“Let’s trade” and “my turn”

My son L. is 3y 1m old. He’s started recently to use the expression “let’s trade” (“te cambio”). That is: he produces speech acts aimed at swapping objects with another person. For instance, he gives away his glass of milk in order to obtain a yoghurt cup I have. We exchange goods. He seems to understand that the proto- contract we thus celebrate involves the mutual surrender and handing over of possessions. The rules of reciprocity are no doubt regulating this interaction. Which doesn’t mean that the child can understand conceptually, let alone articulate, such rules.

In addition, when playing with other children, L. knows how to claim his turn to use a toy (shouts “¡Turno mío!”).
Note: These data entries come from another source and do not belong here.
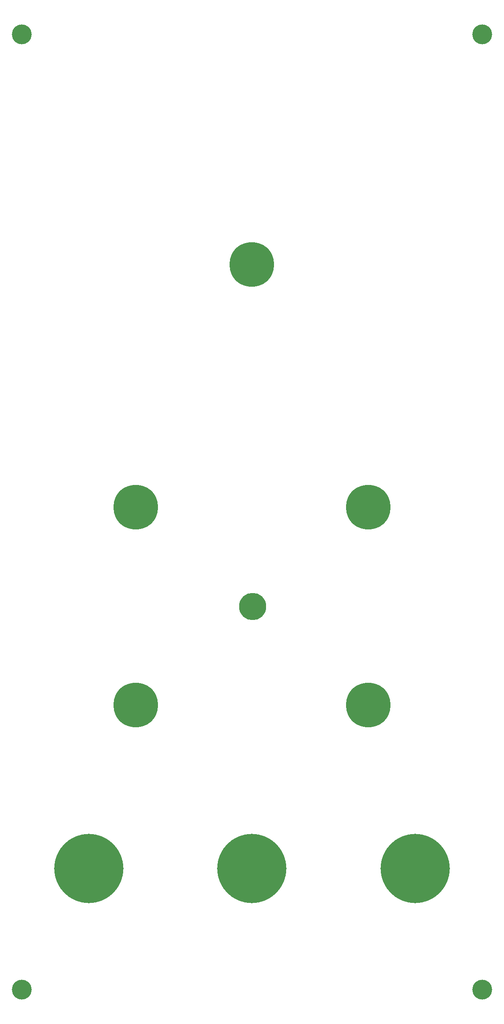
<source format=gbr>
%TF.GenerationSoftware,KiCad,Pcbnew,(5.1.8-0-10_14)*%
%TF.CreationDate,2021-09-13T18:17:36-04:00*%
%TF.ProjectId,wahwah_panel,77616877-6168-45f7-9061-6e656c2e6b69,rev?*%
%TF.SameCoordinates,Original*%
%TF.FileFunction,Soldermask,Bot*%
%TF.FilePolarity,Negative*%
%FSLAX46Y46*%
G04 Gerber Fmt 4.6, Leading zero omitted, Abs format (unit mm)*
G04 Created by KiCad (PCBNEW (5.1.8-0-10_14)) date 2021-09-13 18:17:36*
%MOMM*%
%LPD*%
G01*
G04 APERTURE LIST*
%ADD10C,4.000000*%
%ADD11C,9.000000*%
%ADD12C,5.500000*%
%ADD13C,14.000000*%
G04 APERTURE END LIST*
D10*
%TO.C,REF\u002A\u002A*%
X-446500000Y-145500000D03*
%TD*%
%TO.C,REF\u002A\u002A*%
X-353500000Y-145500000D03*
%TD*%
%TO.C,REF\u002A\u002A*%
X-353500000Y47500000D03*
%TD*%
%TO.C,REF\u002A\u002A*%
X-446500000Y47500000D03*
%TD*%
D11*
%TO.C,REF\u002A\u002A*%
X-423500000Y-48000000D03*
%TD*%
%TO.C,REF\u002A\u002A*%
X-423500000Y-88000000D03*
%TD*%
%TO.C,REF\u002A\u002A*%
X-376500000Y-88000000D03*
%TD*%
%TO.C,REF\u002A\u002A*%
X-376500000Y-48000000D03*
%TD*%
%TO.C,REF\u002A\u002A*%
X-400000000Y1000000D03*
%TD*%
D12*
%TO.C,REF\u002A\u002A*%
X-399845493Y-68056220D03*
%TD*%
D13*
%TO.C,REF\u002A\u002A*%
X-367000000Y-121000000D03*
%TD*%
%TO.C,REF\u002A\u002A*%
X-400000000Y-121000000D03*
%TD*%
%TO.C,REF\u002A\u002A*%
X-433000000Y-121000000D03*
%TD*%
M02*

</source>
He also uses this expression in other contexts; for instance, to demand his turn to drink mate (in a mate round shared with adults). Again: his understanding of the reciprocity rules involved is perhaps incipient. But L. is clearly starting to master the rhetorical forms that allow efficient access to the desired objects.

My hypothesis: the child first masters the rhetorical forms, and only later the conceptual content. Piaget’s prise de conscience (the conceptual, explicit insight) is the final product of a process that starts with immediate, un-reflected action. The process goes from the periphery of action to the center of explicit, conceptual thinking. Differently from Piaget, however, in the periphery I do not see the actions of an organism but the utterances of a retor.